Bergamo di Fresu

Il trombettista sardo ha chiuso il suo triennio di direzione artistica.

LR

24 marzo 2011 • 2 minuti di lettura

Foto Gianfranco Rota
Foto Gianfranco Rota

Bergamo Jazz Bergamo

Con il direttore artistico infine sul palco, unica volta in tre anni (bell’esempio di deontologia professionale e/o di onestà intellettuale), si è conclusa la rassegna di Bergamo Jazz 2011. E con Paolo Fresu accanto al settetto Funk Unit del trombonista Nils Landgren si è chiuso anche il mandato bergamasco del trombettista sardo, che dall’anno prossimo lascerà la direzione al collega e maestro Enrico Rava. Un bilancio triennale indubitabilmente positivo per quanto riguarda il riscontro del pubblico: questa trentatreesima edizione in particolare si è distinta per il regolare tutto esaurito e per una platea appassionata e plaudente. L’eterogeneità del programma, d’altro canto, se non denotava la rassegna di particolari coerenza e personalità, sembrava proprio destinata a catturare gli ascoltatori più diversi. Ed è stata un po’ questa la cifra stilistica del triennio, lungo il quale il festival è diventato significativa vetrina per nomi consolidati del panorama nazionale ed internazionale, con sintomatiche sortite “esotiche”, buona rappresentanza Ecm e qualche presenza “storica”. Quest’anno sul palcoscenico del Teatro Donizetti si è ascoltato il ritorno di Tomasz Stanko, con una performance rigorosa quanto ridondante nelle forme e nelle sonorità, e l’esordio europeo del Frank Zappa di Stefano Bollani.

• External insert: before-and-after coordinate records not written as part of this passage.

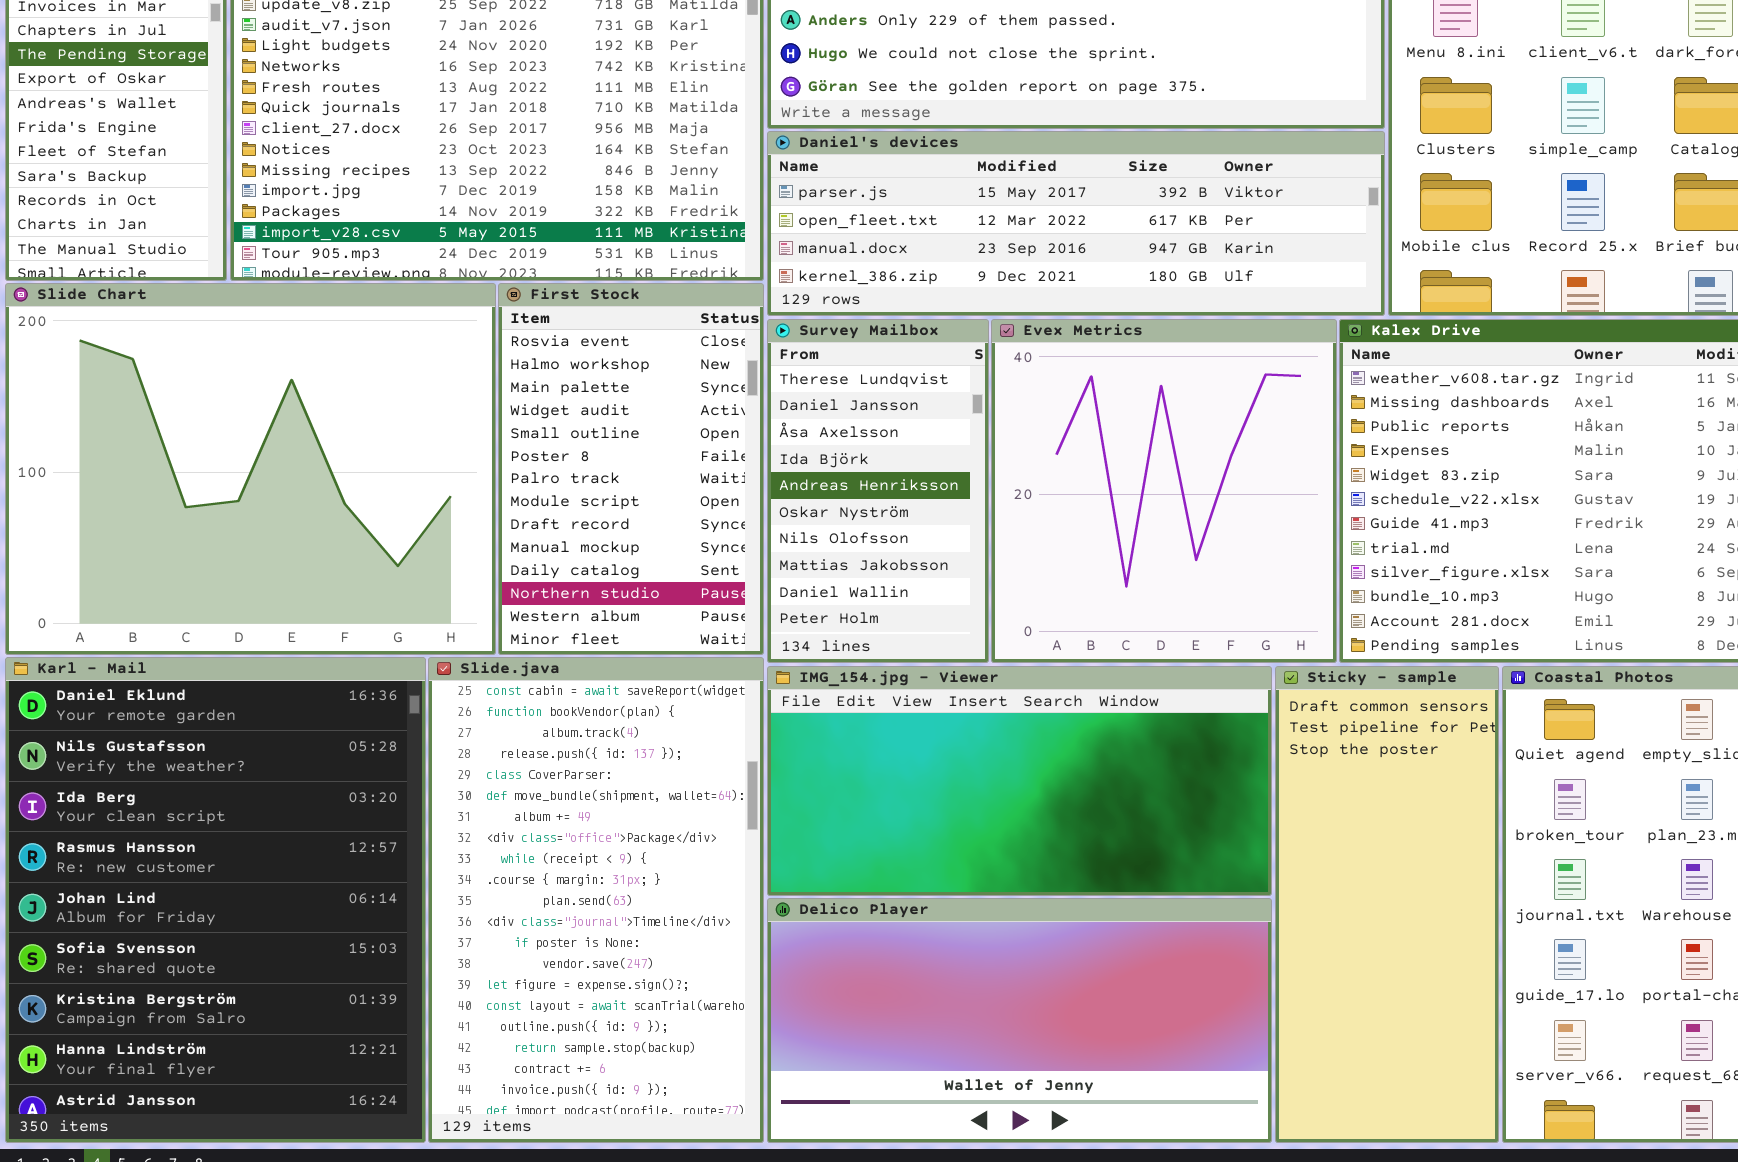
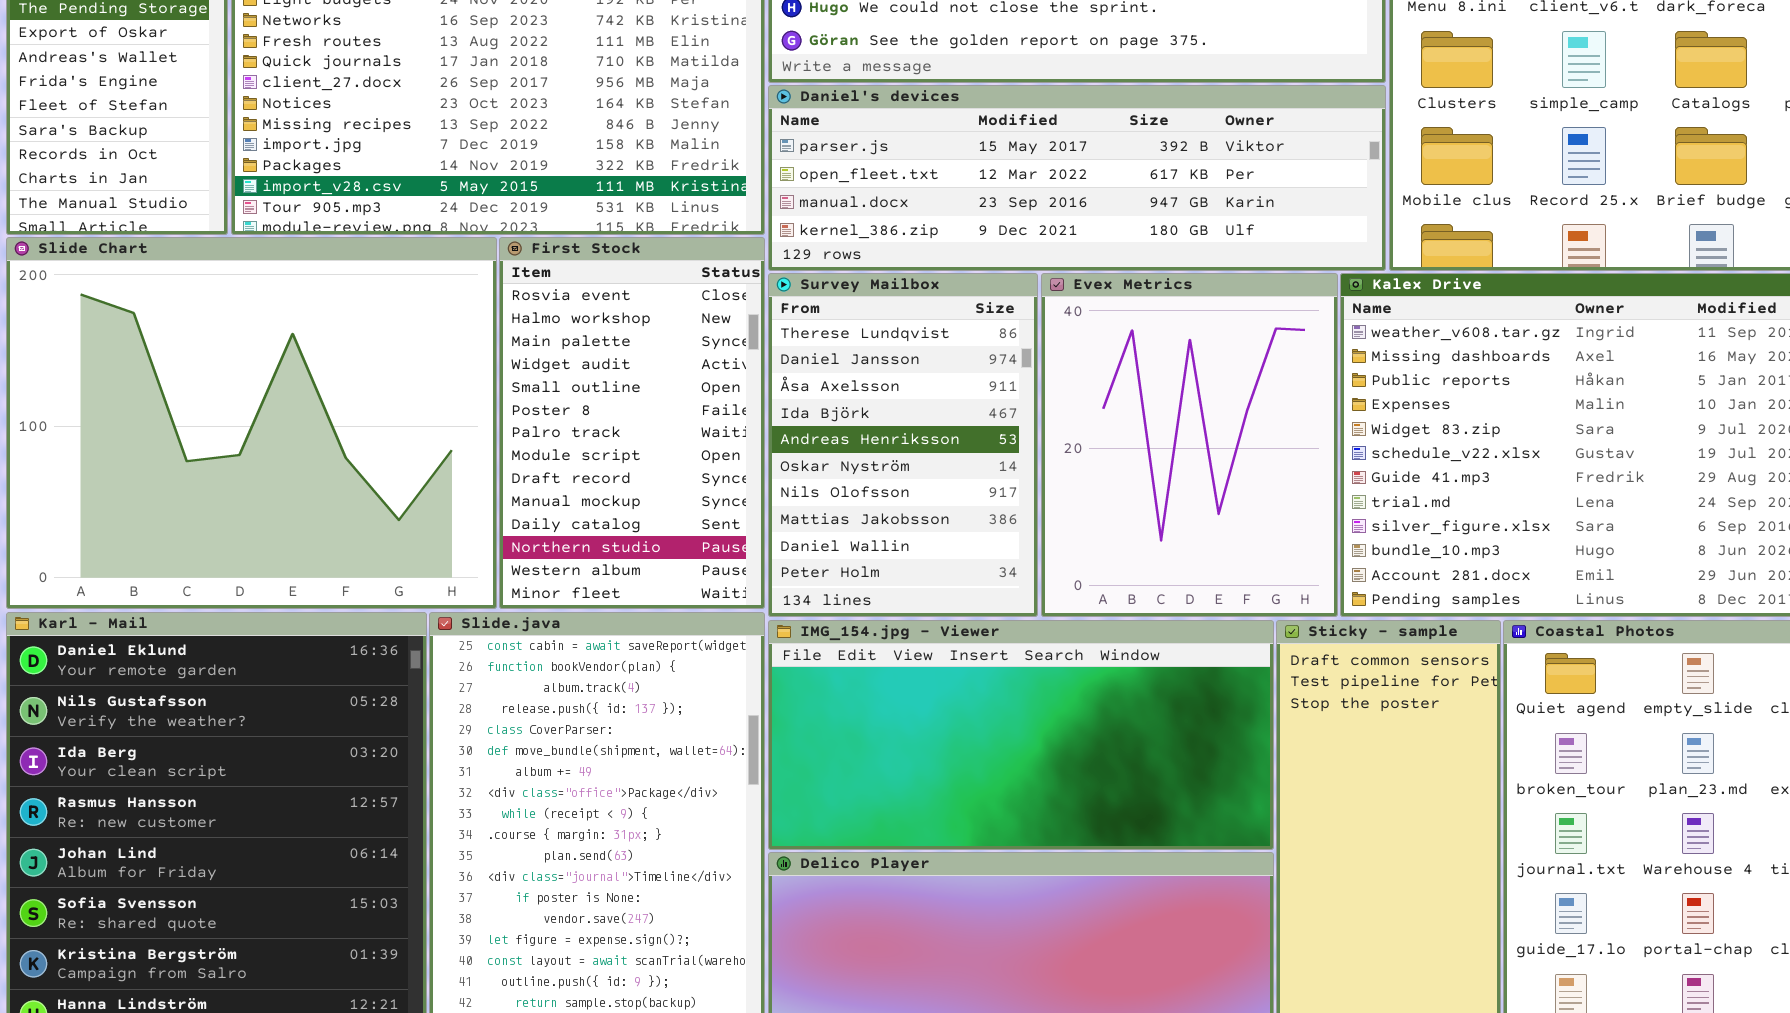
Survey Mailbox: [767,319,989,663] -> [768,273,1038,617], resized
Evex Metrics: [991,319,1337,663] -> [1041,273,1338,617], resized

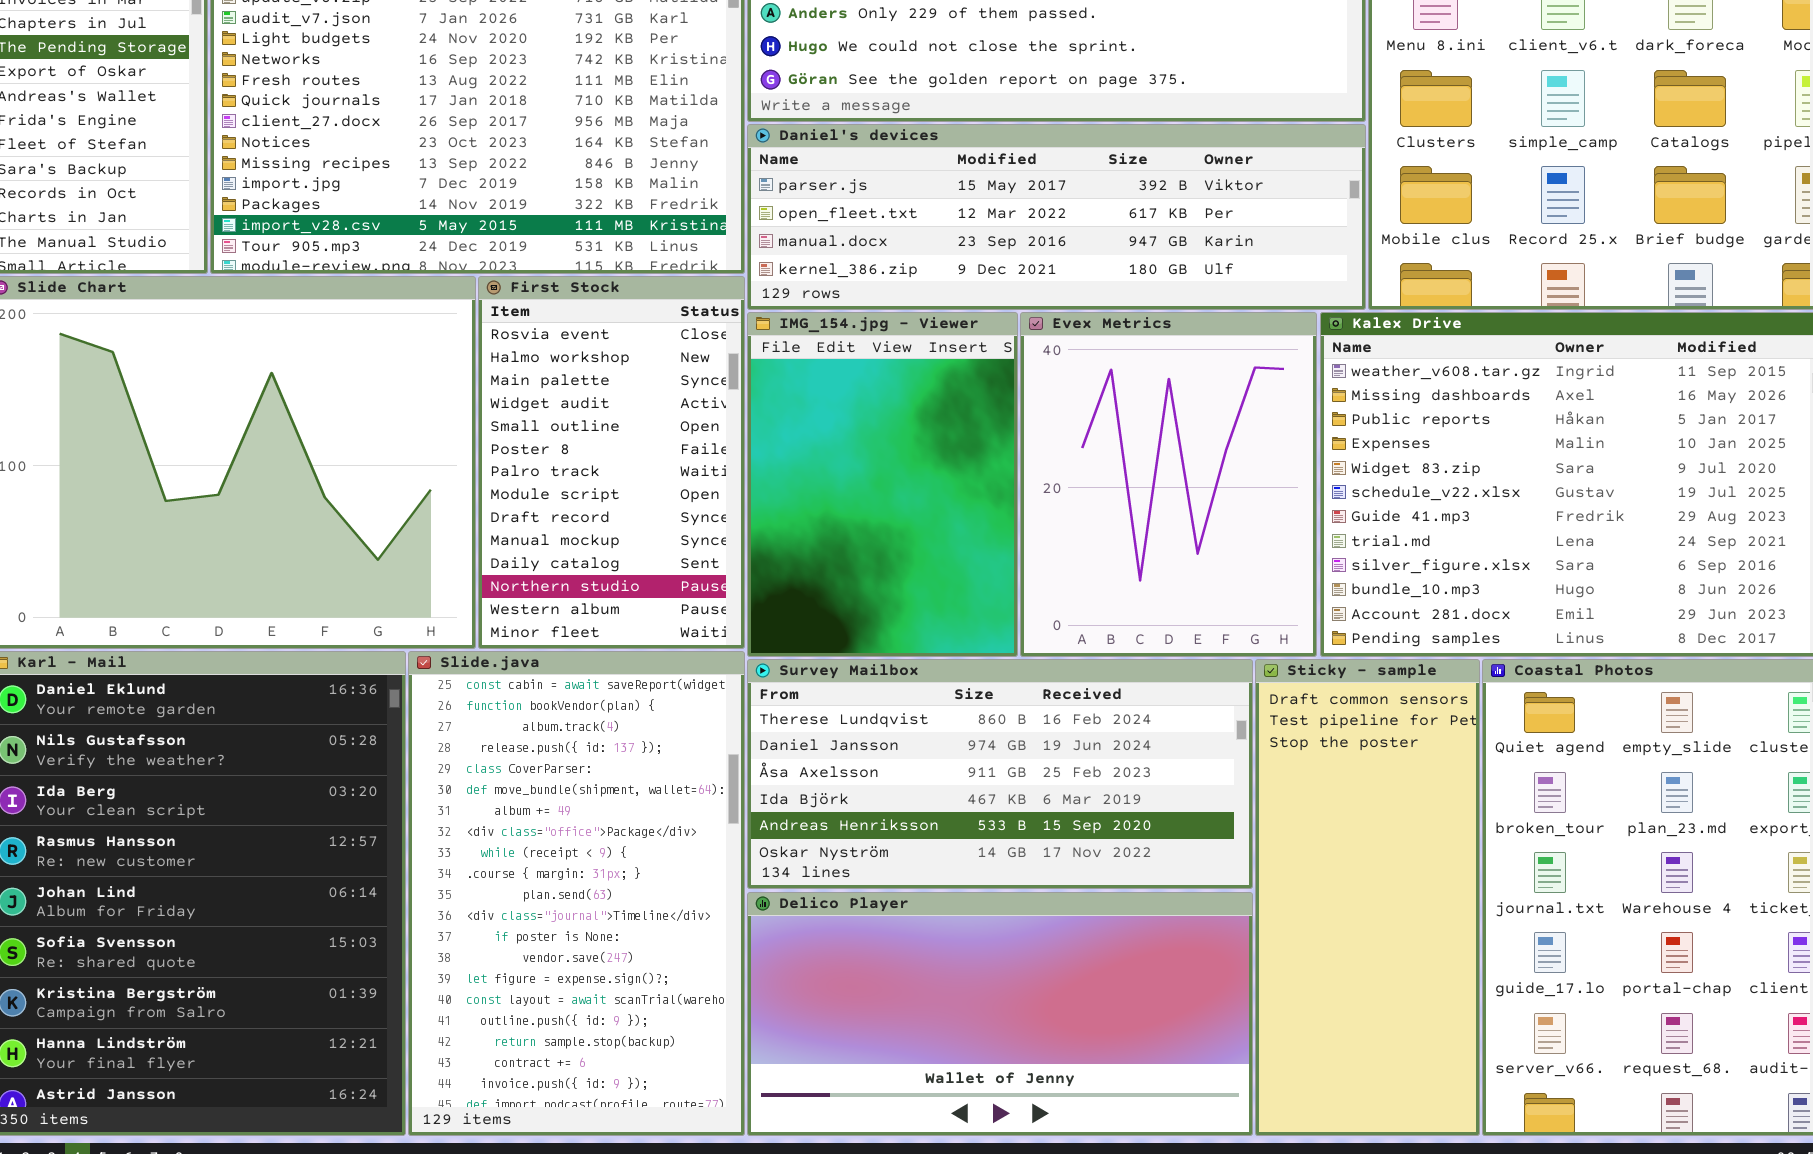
Survey Mailbox: [768,273,1038,617] -> [747,659,1253,889], moved, resized
IMG_154.jpg - Viewer: [768,620,1274,850] -> [747,312,1018,657], moved, resized

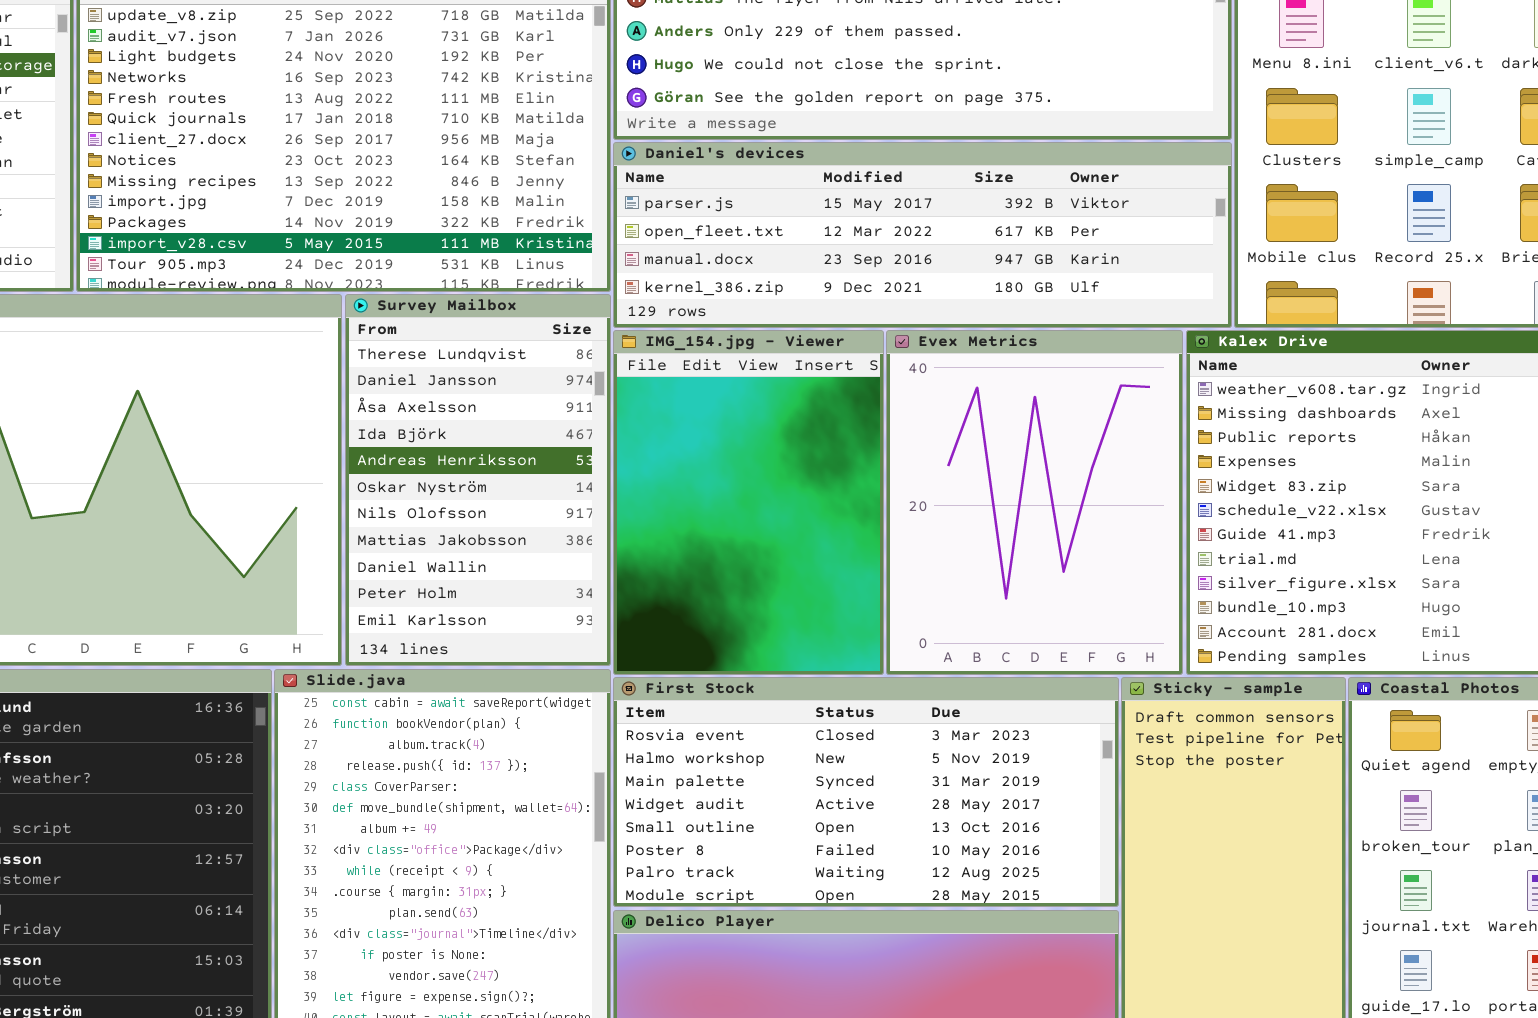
First Stock: [478,276,745,649] -> [613,677,1119,907], moved, resized
Survey Mailbox: [747,659,1253,889] -> [345,294,611,666], moved, resized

Si è proseguito con il Domenico Scarlatti di Enrico Pieranunzi, ai vertici del cartellone, nonché una delle riletture del repertorio cosiddetto colto più riuscite e stimolanti di sempre, e la saudade intimista di Gilberto Gil, per soli violoncello, chitarre e voce. E si è chiuso con il quarantennale sodalizio tra Chick Corea e Gary Burton, algidi virtuosi spumeggianti, come d’abitudine, ed i danzanti funky grooves del suddetto trombonista svedese, bianco fuori, ma nero nell’anima.